On the Cusp of Leadership, Mid-Career Women Dream of Ditching the Arts
A new report by Artnet and the Association of Women in the Arts has found that nearly half of mid-career women are considering leaving the arts sector within the next five years. A survey of more than 2,000 women cites low pay, lack of transparency in decision-making, and the need for mentorship and improved tools to reduce administrative burdens as reasons to leave the sector. The talent brain drain and its causes amount to a structural talent pipeline crisis that, for many, is hard not to relate to.
Art Galleries Are Not OK
Former Art Basel Global Director Marc Spiegler penned an op-ed for The New York Times about the unsustainability of the contemporary art world’s economics. The art market chieftain who, in many ways, built today’s globalized art market, performed mental gymnastics in arguing for a return to a focus on and support for the local arts ecosystem. The piece is worth a read, even if it ultimately provoked a clap back from Barbara Pollack in Hyperallergic.

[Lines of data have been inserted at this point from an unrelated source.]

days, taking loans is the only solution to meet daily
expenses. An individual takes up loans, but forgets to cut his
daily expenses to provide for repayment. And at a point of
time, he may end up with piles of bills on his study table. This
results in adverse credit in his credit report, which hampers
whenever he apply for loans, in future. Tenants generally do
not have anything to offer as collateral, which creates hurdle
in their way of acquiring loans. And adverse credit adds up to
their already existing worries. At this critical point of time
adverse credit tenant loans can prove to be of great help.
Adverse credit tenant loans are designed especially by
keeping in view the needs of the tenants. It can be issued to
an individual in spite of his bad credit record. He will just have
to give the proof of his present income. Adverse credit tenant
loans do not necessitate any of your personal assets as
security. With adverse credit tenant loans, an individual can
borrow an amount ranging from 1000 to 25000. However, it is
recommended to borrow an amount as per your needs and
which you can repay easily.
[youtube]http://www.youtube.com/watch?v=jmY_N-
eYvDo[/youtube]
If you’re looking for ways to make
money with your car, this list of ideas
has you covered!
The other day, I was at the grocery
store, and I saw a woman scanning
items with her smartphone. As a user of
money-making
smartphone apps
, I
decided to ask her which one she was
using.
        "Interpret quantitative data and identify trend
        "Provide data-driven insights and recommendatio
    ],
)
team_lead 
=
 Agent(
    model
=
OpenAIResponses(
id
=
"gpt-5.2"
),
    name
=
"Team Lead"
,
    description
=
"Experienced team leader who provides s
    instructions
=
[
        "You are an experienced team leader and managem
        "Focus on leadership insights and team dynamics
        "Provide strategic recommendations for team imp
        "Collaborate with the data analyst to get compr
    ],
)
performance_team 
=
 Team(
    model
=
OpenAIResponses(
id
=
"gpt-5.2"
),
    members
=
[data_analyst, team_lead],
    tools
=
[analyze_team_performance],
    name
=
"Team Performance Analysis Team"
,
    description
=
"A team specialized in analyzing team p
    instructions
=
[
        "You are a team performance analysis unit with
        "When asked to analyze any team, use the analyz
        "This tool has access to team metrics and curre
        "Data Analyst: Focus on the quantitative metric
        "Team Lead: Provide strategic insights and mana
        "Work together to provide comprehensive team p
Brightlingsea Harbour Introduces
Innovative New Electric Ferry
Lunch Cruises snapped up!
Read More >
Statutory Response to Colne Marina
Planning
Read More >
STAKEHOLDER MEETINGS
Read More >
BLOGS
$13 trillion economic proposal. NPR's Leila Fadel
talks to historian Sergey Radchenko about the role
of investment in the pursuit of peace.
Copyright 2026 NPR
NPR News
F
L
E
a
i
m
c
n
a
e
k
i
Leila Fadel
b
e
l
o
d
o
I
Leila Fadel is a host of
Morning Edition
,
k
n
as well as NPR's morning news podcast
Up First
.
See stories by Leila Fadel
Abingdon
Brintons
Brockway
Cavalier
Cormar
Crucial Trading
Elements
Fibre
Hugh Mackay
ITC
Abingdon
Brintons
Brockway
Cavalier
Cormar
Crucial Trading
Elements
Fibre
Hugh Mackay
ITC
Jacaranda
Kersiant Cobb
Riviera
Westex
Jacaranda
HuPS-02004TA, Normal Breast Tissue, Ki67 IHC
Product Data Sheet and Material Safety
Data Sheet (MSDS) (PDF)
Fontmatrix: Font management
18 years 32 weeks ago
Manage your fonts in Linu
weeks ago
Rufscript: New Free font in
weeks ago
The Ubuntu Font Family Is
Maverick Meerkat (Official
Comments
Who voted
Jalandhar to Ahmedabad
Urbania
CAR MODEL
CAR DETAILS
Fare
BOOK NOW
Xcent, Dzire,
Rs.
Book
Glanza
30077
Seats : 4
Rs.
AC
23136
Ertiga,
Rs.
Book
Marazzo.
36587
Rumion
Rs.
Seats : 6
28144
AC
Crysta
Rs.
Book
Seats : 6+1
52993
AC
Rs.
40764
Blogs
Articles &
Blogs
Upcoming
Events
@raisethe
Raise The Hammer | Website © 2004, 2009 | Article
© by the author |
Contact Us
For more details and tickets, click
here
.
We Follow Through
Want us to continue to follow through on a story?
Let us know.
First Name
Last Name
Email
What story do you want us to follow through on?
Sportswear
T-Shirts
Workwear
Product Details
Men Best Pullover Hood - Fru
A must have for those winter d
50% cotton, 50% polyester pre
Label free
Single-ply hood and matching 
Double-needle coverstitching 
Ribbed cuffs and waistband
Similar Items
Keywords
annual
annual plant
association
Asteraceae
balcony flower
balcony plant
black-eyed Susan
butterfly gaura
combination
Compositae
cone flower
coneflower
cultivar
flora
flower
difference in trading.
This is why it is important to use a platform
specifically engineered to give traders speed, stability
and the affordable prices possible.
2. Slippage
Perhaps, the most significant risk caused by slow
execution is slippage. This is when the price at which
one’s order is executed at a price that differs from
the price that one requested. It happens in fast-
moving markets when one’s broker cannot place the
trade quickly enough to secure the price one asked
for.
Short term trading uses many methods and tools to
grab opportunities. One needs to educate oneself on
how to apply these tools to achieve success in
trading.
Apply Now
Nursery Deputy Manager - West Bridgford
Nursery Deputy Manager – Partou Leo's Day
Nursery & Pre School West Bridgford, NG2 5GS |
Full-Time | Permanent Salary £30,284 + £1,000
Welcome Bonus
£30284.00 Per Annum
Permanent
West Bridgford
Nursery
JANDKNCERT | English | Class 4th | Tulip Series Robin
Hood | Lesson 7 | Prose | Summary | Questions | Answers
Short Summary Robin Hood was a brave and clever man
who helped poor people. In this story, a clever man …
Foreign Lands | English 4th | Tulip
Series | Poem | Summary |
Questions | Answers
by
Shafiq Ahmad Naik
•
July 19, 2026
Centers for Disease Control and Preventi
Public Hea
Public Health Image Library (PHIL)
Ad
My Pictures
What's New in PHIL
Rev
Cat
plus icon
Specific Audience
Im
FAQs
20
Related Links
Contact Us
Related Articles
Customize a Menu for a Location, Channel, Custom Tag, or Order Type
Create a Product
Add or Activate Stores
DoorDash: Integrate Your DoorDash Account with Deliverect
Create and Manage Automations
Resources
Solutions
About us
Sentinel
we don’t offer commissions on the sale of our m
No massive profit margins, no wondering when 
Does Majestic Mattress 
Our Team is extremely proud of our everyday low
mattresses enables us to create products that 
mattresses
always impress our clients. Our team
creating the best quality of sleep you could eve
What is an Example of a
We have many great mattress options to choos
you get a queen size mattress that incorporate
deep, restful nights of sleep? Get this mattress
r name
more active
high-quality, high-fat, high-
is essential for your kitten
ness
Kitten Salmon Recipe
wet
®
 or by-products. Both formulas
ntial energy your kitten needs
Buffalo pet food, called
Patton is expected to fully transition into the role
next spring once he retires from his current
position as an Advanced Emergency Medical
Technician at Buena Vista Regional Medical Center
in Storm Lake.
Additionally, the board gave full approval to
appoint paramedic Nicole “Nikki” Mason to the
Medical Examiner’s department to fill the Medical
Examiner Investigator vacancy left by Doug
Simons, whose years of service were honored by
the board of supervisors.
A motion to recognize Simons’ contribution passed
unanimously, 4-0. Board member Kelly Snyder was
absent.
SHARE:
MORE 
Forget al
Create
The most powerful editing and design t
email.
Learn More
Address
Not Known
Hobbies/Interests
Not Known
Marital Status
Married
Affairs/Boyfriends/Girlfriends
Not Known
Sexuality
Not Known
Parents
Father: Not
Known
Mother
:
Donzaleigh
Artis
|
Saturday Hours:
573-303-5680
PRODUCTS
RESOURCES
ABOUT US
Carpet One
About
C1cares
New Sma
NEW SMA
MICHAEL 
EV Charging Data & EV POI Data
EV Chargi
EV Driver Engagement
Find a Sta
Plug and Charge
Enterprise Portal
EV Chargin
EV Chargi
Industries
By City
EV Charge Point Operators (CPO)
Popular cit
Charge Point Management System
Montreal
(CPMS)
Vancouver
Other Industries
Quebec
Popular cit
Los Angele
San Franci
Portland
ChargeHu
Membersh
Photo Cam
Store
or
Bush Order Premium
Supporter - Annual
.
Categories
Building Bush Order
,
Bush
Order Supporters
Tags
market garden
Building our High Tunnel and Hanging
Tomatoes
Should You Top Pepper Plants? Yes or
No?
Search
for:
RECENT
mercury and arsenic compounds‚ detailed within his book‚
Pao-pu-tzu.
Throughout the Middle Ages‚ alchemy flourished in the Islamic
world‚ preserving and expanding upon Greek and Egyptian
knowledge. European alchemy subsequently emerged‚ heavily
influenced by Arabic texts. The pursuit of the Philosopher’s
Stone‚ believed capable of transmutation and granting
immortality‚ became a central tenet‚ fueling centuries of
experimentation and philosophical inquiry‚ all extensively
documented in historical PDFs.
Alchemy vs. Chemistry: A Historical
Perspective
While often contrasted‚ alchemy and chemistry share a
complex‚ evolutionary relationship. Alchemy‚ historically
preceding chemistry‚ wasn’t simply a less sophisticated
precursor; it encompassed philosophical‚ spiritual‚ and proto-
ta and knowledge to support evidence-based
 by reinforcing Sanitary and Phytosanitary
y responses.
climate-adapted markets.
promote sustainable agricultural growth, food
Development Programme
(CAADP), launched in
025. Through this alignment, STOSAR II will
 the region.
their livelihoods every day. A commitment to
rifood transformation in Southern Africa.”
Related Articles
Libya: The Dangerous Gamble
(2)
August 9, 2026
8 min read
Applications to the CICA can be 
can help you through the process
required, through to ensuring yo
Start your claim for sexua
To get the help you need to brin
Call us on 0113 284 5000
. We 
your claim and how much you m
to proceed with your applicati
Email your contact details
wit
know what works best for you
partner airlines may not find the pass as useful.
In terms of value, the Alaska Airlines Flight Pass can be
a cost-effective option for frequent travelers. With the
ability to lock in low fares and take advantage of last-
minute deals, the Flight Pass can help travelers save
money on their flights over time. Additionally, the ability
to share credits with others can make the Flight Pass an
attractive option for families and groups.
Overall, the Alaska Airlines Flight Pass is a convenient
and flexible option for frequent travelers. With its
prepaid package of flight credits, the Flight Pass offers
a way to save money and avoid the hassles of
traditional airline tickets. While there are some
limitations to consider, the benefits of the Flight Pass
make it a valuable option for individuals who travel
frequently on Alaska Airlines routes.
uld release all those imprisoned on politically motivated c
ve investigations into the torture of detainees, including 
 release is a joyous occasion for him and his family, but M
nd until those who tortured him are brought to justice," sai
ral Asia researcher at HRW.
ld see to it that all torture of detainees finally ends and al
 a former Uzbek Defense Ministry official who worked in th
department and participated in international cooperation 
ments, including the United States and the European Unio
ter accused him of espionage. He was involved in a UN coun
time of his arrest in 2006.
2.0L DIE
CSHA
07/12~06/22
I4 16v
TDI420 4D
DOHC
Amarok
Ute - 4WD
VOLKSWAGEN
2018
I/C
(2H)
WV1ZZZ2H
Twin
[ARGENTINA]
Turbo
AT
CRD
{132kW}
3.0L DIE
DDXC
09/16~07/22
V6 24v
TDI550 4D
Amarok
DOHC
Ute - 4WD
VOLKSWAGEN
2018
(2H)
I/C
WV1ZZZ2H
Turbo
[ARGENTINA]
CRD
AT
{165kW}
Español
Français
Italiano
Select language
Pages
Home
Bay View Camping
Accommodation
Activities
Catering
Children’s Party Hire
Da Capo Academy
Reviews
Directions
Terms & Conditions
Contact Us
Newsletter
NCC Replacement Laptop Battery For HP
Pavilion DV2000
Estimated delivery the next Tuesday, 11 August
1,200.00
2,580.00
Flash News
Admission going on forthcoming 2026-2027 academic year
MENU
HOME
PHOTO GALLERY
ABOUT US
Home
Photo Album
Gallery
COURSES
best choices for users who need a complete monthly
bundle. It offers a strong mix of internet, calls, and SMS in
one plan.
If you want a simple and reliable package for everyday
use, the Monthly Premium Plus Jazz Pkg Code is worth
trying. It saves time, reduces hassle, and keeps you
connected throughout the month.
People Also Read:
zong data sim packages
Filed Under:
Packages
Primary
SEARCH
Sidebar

Barack Obama Presidential Center Opens
The new Barack Obama Presidential Center, which features a library and museum, opened this month. The approximately $850 million Chicago project is operated by the Obama Foundation, rather than the National Archives and Records Administration (NARA), which runs most presidential libraries. The historic management split—NARA will still manage Obama’s presidential archive—is prompting critics to warn of a troubling precedent of presidential libraries being distanced from accountability measures and historical debate. In keeping with the Obamas’ legacy and commitment to the arts, the campus features permanent works by 30 contemporary artists, including Marie Watt, Mark Bradford, Martin Puryear, and Nick Cave. The collection is curated by Virginia Shore, former chief curator of the State Department’s Art in Embassies program.
Iranian Artist Sentenced to 74 Lashes for Performing Without a Hijab
Iranian singer Parastoo Ahmadi was sentenced by an Iranian court to seventy-four lashes, and she and her band will be barred from performing or leaving the country for two years after she performed Iranian folk songs while wearing a black dress and no hijab. The crackdown on her personal and artistic freedoms comes amid ongoing ceasefire negotiations and signals continuity in the cultural policies implemented by Ayatollah Ali Khamenei’s government.
To Celebrate 50 Years of Democracy, Barcelona Gets Doused in Poetry
Chilean artist collective Casagrande celebrated fifty years since the end of Spain’s dictatorship by dropping 100,000 poems about freedom from a helicopter over the Barcelona Cathedral.
Opportunities
The City of Cambridge Is Soliciting Proposals
The Cambridge Community Preservation Act Committee is soliciting project proposals from organizations seeking Community Preservation Act funds. These funds can be used for affordable housing, open space, historic restoration projects, and recreation.